Jim answers questions from fellow Drillers
(More questions with answers here, Work Overview here, Index of concepts here)

Topic Overview

Hi again folks, Jim Novo here.

Have you ever offered a $100 off coupon to a new retail customer? I have. And guess what? There was no response, even though the average order size across all customers was $38!

So how is this kind of situation possible? Some products attract customers that are only interested in that product, and they are not going to buy again – period. Knowing this, the question for you: is this the kind of product you want to constantly feature / promote?

Guess that depends on the Drillin’, eh?
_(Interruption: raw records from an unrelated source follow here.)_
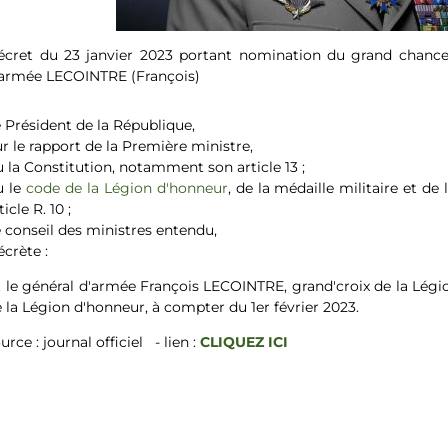
écret du 23 janvier 2023 portant nomination du grand chancel
'armée LECOINTRE (François)
 Président de la République,
r le rapport de la Première ministre,
 la Constitution, notamment son article 13 ;
u le
code de la Légion d'honneur
, de la médaille militaire et d
ticle R. 10 ;
 conseil des ministres entendu,
crète :
 le général d'armée François LECOINTRE, grand'croix de la Lég
 la Légion d'honneur, à compter du 1er février 2023.
urce : journal officiel - lien :
CLIQUEZ ICI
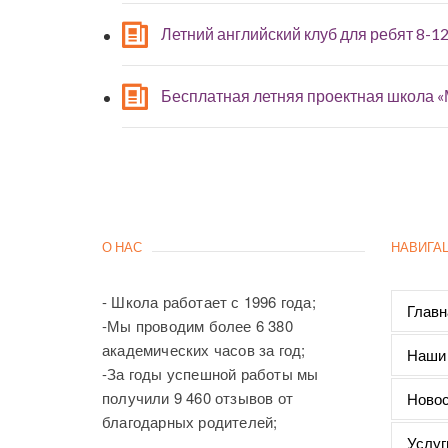
Летний английский клуб для ребят 8-12
Бесплатная летняя проектная школа 
О НАС
НАВИГА
- Школа работает с 1996 года;
Главн
-Мы проводим более 6 380
академических часов за год;
Наши
-За годы успешной работы мы
получили 9 460 отзывов от
Новос
благодарных родителей;
Услуг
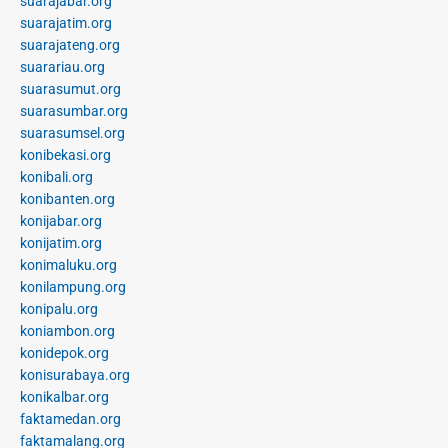
suarajabar.org
suarajatim.org
suarajateng.org
suarariau.org
suarasumut.org
suarasumbar.org
suarasumsel.org
konibekasi.org
konibali.org
konibanten.org
konijabar.org
konijatim.org
konimaluku.org
konilampung.org
konipalu.org
koniambon.org
konidepok.org
konisurabaya.org
konikalbar.org
faktamedan.org
faktamalang.org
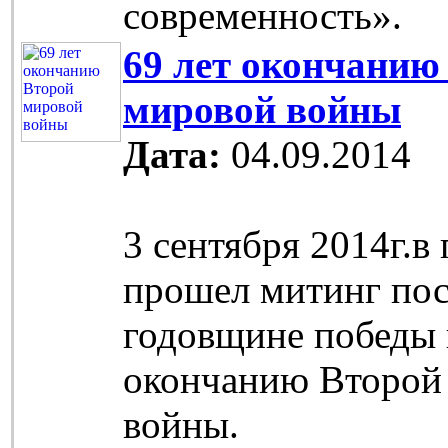
современность».
69 лет окончанию
мировой войны
Дата:
04.09.2014
3 сентября 2014г.в
прошел митинг по
годовщине победы 
окончанию Второй
войны.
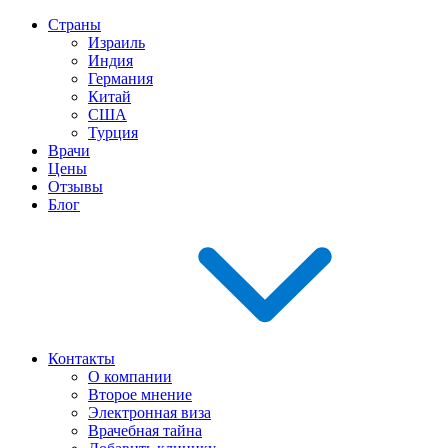
Страны
Израиль
Индия
Германия
Китай
США
Турция
Врачи
Цены
Отзывы
Блог
Контакты
О компании
Второе мнение
Электронная виза
Врачебная тайна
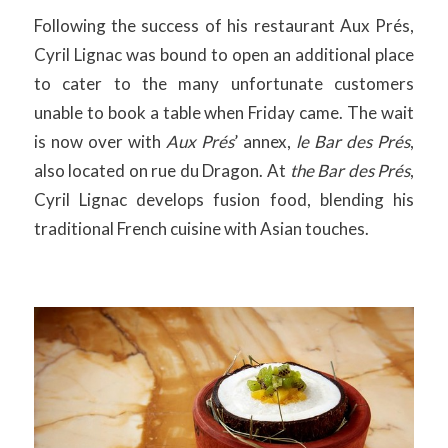
Following the success of his restaurant Aux Prés,
Cyril Lignac was bound to open an additional place
to cater to the many unfortunate customers
unable to book a table when Friday came. The wait
is now over with
Aux Prés
’ annex,
le Bar des Prés
,
also located on rue du Dragon. At
the Bar des Prés
,
Cyril Lignac develops fusion food, blending his
traditional French cuisine with Asian touches.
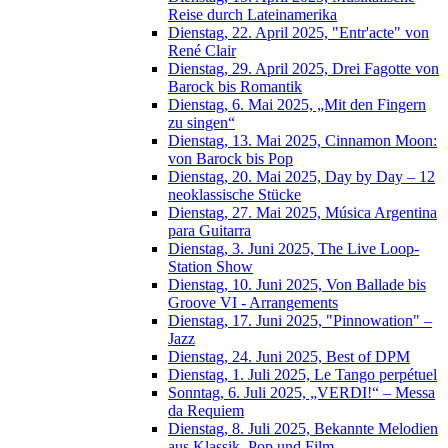
Reise durch Lateinamerika
Dienstag, 22. April 2025, "Entr'acte" von
René Clair
Dienstag, 29. April 2025, Drei Fagotte von
Barock bis Romantik
Dienstag, 6. Mai 2025, „Mit den Fingern
zu singen“
Dienstag, 13. Mai 2025, Cinnamon Moon:
von Barock bis Pop
Dienstag, 20. Mai 2025, Day by Day – 12
neoklassische Stücke
Dienstag, 27. Mai 2025, Música Argentina
para Guitarra
Dienstag, 3. Juni 2025, The Live Loop-
Station Show
Dienstag, 10. Juni 2025, Von Ballade bis
Groove VI - Arrangements
Dienstag, 17. Juni 2025, "Pinnowation" –
Jazz
Dienstag, 24. Juni 2025, Best of DPM
Dienstag, 1. Juli 2025, Le Tango perpétuel
Sonntag, 6. Juli 2025, „VERDI!“ – Messa
da Requiem
Dienstag, 8. Juli 2025, Bekannte Melodien
aus Klassik, Pop und Film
Let’s get to it …


Creating Effective Retention Campaigns

Q:  Hi Jim,

Love your newsletters.  Do you have a tip jar I can use to donate to the cause?

A:  Hmmm…maybe I ought to start one…nah.  It all works out in the end!

Q:  Take a look at this chart I did of cumulative customer purchase Recency (actual numbers changed but the relationships are same): See below for explanation **

** Jim’s Note: How to read the chart:

“In the past 3 months, (“3” on horizontal axis), 30% of our customers have made a purchase (“30%” on vertical axis).  In the past 7 months, almost 40% of our customers have made a purchase.  Because the last category is “last purchase 36 months ago or longer”, the chart includes all customers – 100%.  

Since each customer can have only 1 “most Recent” purchase, each customer is on the chart only once.  Therefore, if 40% of customers have made a purchase in the past 7 months, 60% have not made a purchase.

Q:  What does this pattern (the % of total by group) tell one generally about the attrition in the business model?  It’s interesting, I’ve never looked at this kind of diagram before.  For our business (wine retailer with “club” option), I generally consider anyone with a transaction in the past 12 months to still be a customer.